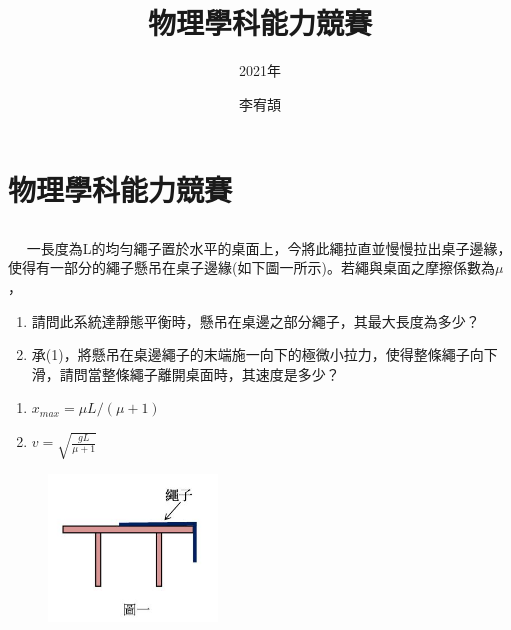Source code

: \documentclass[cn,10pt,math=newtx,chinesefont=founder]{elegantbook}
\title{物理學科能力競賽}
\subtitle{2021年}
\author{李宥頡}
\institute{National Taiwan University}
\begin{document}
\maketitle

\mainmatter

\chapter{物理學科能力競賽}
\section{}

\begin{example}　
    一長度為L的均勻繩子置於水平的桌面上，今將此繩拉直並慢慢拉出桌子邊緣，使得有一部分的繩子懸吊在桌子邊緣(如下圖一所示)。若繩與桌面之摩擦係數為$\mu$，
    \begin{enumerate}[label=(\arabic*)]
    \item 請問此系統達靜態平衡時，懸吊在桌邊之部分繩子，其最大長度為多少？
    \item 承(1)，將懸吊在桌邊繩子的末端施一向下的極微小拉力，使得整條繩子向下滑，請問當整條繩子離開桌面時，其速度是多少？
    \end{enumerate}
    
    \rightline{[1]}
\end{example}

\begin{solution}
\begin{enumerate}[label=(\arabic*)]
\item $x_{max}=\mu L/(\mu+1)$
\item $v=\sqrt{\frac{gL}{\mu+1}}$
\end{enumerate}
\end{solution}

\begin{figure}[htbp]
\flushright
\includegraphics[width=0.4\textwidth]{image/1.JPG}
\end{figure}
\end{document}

************

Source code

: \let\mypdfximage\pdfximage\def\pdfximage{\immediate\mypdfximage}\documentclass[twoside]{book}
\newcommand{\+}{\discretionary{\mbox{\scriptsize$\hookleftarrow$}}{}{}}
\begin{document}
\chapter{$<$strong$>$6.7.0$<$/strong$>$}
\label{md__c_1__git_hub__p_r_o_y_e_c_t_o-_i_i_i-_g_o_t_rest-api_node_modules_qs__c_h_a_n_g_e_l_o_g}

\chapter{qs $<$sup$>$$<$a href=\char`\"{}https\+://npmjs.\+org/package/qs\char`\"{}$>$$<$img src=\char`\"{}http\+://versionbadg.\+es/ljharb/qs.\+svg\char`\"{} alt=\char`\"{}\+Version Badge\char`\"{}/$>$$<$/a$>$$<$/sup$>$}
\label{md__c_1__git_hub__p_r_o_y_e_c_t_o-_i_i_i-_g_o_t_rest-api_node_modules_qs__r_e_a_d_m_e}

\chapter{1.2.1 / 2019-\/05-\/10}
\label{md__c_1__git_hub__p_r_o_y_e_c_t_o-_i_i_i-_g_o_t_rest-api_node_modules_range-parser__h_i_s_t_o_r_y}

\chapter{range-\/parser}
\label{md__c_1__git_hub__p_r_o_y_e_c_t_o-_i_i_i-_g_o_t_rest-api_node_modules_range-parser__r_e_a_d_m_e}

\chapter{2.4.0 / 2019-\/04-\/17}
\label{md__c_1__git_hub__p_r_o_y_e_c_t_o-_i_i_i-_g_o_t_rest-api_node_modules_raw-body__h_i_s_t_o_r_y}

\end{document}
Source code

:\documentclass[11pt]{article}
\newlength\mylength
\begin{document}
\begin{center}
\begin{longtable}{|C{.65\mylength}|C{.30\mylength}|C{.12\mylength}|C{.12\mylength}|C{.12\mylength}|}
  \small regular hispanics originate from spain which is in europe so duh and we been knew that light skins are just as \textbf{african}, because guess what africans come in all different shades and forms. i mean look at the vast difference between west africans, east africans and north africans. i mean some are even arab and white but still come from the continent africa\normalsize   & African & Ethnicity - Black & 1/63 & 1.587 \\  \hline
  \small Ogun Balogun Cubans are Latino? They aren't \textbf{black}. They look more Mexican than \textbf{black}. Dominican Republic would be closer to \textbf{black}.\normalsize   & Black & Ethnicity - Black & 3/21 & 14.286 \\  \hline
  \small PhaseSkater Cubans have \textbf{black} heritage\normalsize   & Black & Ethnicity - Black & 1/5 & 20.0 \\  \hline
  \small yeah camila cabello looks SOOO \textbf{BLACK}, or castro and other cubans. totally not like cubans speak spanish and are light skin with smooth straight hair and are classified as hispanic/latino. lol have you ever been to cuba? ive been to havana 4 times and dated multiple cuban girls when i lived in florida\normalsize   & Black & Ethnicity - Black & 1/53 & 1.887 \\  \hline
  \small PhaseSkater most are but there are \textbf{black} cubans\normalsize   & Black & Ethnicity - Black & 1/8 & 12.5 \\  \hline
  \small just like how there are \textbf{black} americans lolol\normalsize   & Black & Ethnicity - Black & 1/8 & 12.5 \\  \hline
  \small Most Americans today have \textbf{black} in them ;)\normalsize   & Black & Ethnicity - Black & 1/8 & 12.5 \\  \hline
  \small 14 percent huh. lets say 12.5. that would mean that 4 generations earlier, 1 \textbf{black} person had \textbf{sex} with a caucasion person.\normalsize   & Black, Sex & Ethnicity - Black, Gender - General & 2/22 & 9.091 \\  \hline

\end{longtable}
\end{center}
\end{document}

************

WORK TASK: Collect every line from the records above that contains the word "been".

OUTPUT BELOW:
  \small regular hispanics originate from spain which is in europe so duh and we been knew that light skins are just as \textbf{african}, because guess what africans come in all different shades and forms. i mean look at the vast difference between west africans, east africans and north africans. i mean some are even arab and white but still come from the continent africa\normalsize   & African & Ethnicity - Black & 1/63 & 1.587 \\  \hline
  \small yeah camila cabello looks SOOO \textbf{BLACK}, or castro and other cubans. totally not like cubans speak spanish and are light skin with smooth straight hair and are classified as hispanic/latino. lol have you ever been to cuba? ive been to havana 4 times and dated multiple cuban girls when i lived in florida\normalsize   & Black & Ethnicity - Black & 1/53 & 1.887 \\  \hline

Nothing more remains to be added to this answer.